All I've had have been ford cutaways. never had a rusted oilpan on a single one. and i live in jersey, where they also salt the roads. i have an E450 with the utilimaster FRP box on the back. i've had the supreme boxes and they're fine too. the stahl boxes i couldnt stand. they always leaked in the compartments and in between the truck and body.


----------



## Inner10 (Mar 12, 2009)

Whatever you do make sure the box has a translucent top...


----------



## rrk (Apr 22, 2012)

Inner10 said:


> Whatever you do make sure the box has a translucent top...


I had a translucent top in my last box truck and I did not like it. It was fine in the winter but in the summer it got way too hot for me.


----------



## Inner10 (Mar 12, 2009)

rrk said:


> I had a translucent top in my last box truck and I did not like it. It was fine in the winter but in the summer it got way too hot for me.

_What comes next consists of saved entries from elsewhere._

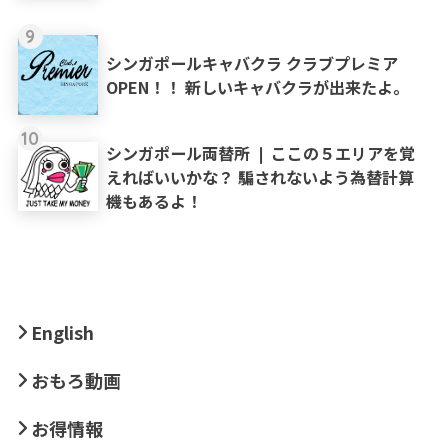
9
シンガポールキャバクラ クラブプレミア
OPEN！！ 新しいキャバクラが出来たよ。
10
シンガポール両替所 ❘ ここの５エリアを覚
えればいいかな？ 騙されないよう為替計算
機もあるよ！
English
おもろ動画
お得情報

Mine was all metal...no translucent top...it was unbearably hot in the summer too...but on top of that I couldn't find fvck all.


----------



## rex (Jul 2, 2007)

It was 102 today and when getting out of my cube van, the outside air felt like a/c compared to the inside of the cube.


----------



## tedanderson (May 19, 2010)

You'll probably want a roof vent and/or an exhaust fan in addition to the translucent top


----------



## fshrmn (Nov 16, 2010)

My new van has the translucent top. It seems nice and bright inside. I don't spend that much time inside the back for it to make that much of a diference with the heat. The box i got is 58" tall inside. I got 15 mpg on the first tank with the AC cranking the whole time.


----------



## CarrPainting (Jun 29, 2010)

your lucky. My 1995 Ford E350 cube gets a whopping 6mpg with the ac on!

Though in 12 years, we have never had a problem with it, knock on wood!

The oil pan did rot out however. I bought a new one, painted it with emron, and then had it installed since switching pans in the E350 is a royal PITA and I needed it done quick and not have the truck sitting around waiting for help... That was about $1,000 with the pan purchase.


----------